For a 9×9 Sudoku board, this approach uses three hash maps to track numbers seen in each row, column, and 3×3 sub-box respectively while iterating through the board.

  • Row map: maps row index to set of numbers seen in that row

  • Column map: maps column index to set of numbers seen in that column

  • Sub-sudoku map: maps each 3×3 sub-grid to the set of numbers seen in that sub-grid.

    Note: Each sub-grid is identified by its row group and column group, calculated as the row index divided by 3 and the column index divided by 3.

For each non-empty cell, if the number already exists in any corresponding set, the board is invalid; otherwise, the number is added to the appropriate sets.
If all checks pass for every cell, the board is valid.

class Solution:
    def isValidSudoku(self, board: List[List[str]]) -> bool:
        # Track seen values in rows, columns, and 3x3 sub-sudoku boxes
        row_map = collections.defaultdict(set)  # row index -> values set
        col_map = collections.defaultdict(set)  # col index -> values set
        sub_sudoku_map = collections.defaultdict(set) # (row // 3, col // 3) -> values set

        for row in range(9):
            for col in range(9):
                value = board[row][col]
                if value == '.':
                    continue
                if (value in row_map[row] or 
                      value in col_map[col] or
                      value in sub_sudoku_map[(row // 3, col // 3)]):
                      return False
                row_map[row].add(value)
                col_map[col].add(value)
                sub_sudoku_map[(row // 3, col // 3)].add(value)
        return True

Complexity Analysis

Here, the size of the Sudoku board is 9×9.

  • Time Complexity: O(1)
    The board has a fixed size of 9×9 (81 cells). Each cell is visited exactly once, and all set operations (check and add) take constant time. Therefore, the time complexity is O(81) = O(1).
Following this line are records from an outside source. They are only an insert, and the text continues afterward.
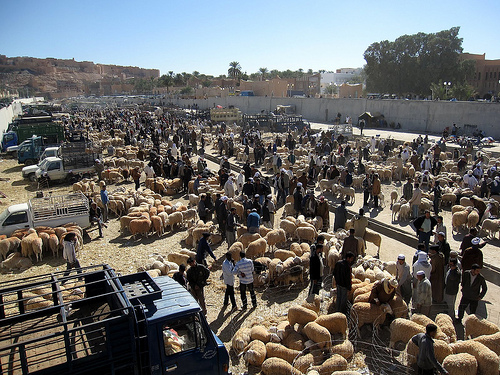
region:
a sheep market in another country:
[10, 93, 489, 373]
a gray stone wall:
[209, 68, 499, 146]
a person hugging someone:
[198, 247, 269, 307]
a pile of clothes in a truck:
[148, 313, 195, 373]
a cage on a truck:
[5, 262, 167, 373]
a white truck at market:
[0, 175, 95, 252]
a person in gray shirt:
[398, 321, 453, 373]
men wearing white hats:
[395, 256, 429, 284]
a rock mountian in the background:
[0, 51, 189, 111]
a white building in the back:
[308, 63, 370, 82]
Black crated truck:
[1, 260, 218, 373]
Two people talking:
[222, 243, 259, 314]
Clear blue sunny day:
[162, 3, 245, 55]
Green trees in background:
[368, 22, 488, 107]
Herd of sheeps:
[226, 299, 359, 374]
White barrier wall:
[310, 95, 356, 120]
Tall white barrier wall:
[314, 90, 469, 132]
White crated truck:
[1, 188, 108, 245]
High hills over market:
[21, 57, 132, 96]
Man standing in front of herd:
[402, 323, 447, 373]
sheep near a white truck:
[0, 192, 89, 260]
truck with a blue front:
[2, 261, 234, 373]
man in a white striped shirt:
[234, 246, 259, 315]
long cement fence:
[146, 87, 498, 135]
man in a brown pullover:
[458, 259, 488, 322]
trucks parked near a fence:
[0, 106, 99, 188]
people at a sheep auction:
[1, 80, 495, 370]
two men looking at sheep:
[214, 237, 290, 314]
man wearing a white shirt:
[56, 230, 91, 286]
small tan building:
[336, 77, 366, 97]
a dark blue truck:
[3, 268, 219, 368]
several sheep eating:
[241, 307, 356, 371]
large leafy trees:
[358, 39, 482, 104]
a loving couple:
[220, 252, 257, 308]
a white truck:
[7, 197, 89, 231]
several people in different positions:
[408, 217, 488, 313]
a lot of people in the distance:
[63, 101, 205, 127]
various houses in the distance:
[163, 74, 357, 101]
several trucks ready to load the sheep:
[13, 132, 96, 182]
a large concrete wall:
[268, 94, 498, 130]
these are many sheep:
[233, 253, 496, 369]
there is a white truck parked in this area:
[2, 189, 101, 240]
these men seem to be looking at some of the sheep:
[219, 247, 262, 318]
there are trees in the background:
[366, 30, 493, 105]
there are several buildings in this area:
[26, 53, 251, 101]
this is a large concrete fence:
[169, 90, 498, 135]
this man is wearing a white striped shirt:
[236, 260, 252, 290]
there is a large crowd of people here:
[136, 126, 494, 341]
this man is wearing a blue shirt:
[96, 191, 115, 206]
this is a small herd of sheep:
[228, 303, 379, 373]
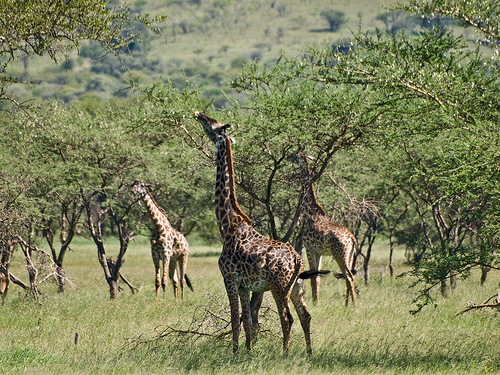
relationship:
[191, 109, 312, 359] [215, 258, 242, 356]
giraffe has leg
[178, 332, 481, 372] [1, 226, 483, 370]
shadow on ground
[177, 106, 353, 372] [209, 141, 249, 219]
giraffe has neck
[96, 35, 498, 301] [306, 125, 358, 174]
tree has limbs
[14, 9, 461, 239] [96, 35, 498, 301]
grove of tree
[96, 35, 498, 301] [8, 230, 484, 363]
tree in field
  • Space Complexity: O(1) In the worst case, the three maps (rows, columns, sub-sudokus) store at most 81 numbers each.
    Since the board size is fixed, the total space used does not scale with input.

Note:
For a general N×N board, both time and space complexities would scale as O(N²).
However, when N is a fixed number (like 9 for a standard Sudoku), both complexities are effectively constant, O(1).